Who is this system for exactly?
The only situation I've ever found NUC and NUC-a-likes useful for is bolting to the back of a monitor or TV where there is simply not enough space for even a very tiny footprint. Given that something miniscule like a DAN A4 or much cheaper Inwin A1 can house a full desktop system in a tiny footprint, you'd only turn to this NUC-like form factor if the footprint had to be even smaller, or literally zero.

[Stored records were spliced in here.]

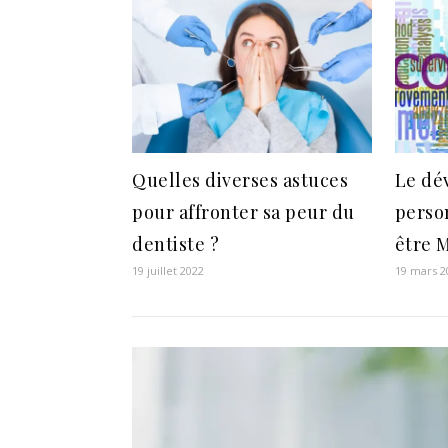
Quelles diverses astuces
Le dé
pour affronter sa peur du
perso
dentiste ?
être 
19 juillet 2022
19 mars 2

I use them on CAD/CAM workstations and 3D laser cutting beds where a touchscreen monitor just about fits somewhere on top of the unit and the PC has to attach to that. I've also built a few for people as a way to dissuade them from wasting money on an AIO that will force them to throw away a perfectly good screen when the integrated PC gets too old or dies. If you have only a tiny desk and nowhere else to put a PC, something that can rest on top of the monitor's stand or behind the monitor is a niche but viable market demographic that buys these things. We also have some mobile displays on trolleys that use a wireless air mouse and having the most powerful system that could be bolted to the back of the TV was a good thing, these days it's just so much easier to stream content to them from a dedicated graphics workstation with significantly higher specs.
Now, the real question is
'what's the venn-diagram intersection between someone who has those space constraints and someone who needs an expensive top-tier Renoir chip instead of something far cheaper?' The performance of this is great for its size - but AIO buyers and industrial use, PoS, or thin-client customers aren't going to need that performance. Also, if you have $900 to burn, surely you also have the funding to solve your space-constraint issues too?
I'm sure someone will find a valid use-case for this but I'd be willing to bet that most people buying this are just buying it because they find the idea of performance density awesome, and have plenty of disposable income to burn on something like this just to satisfy that particular itch.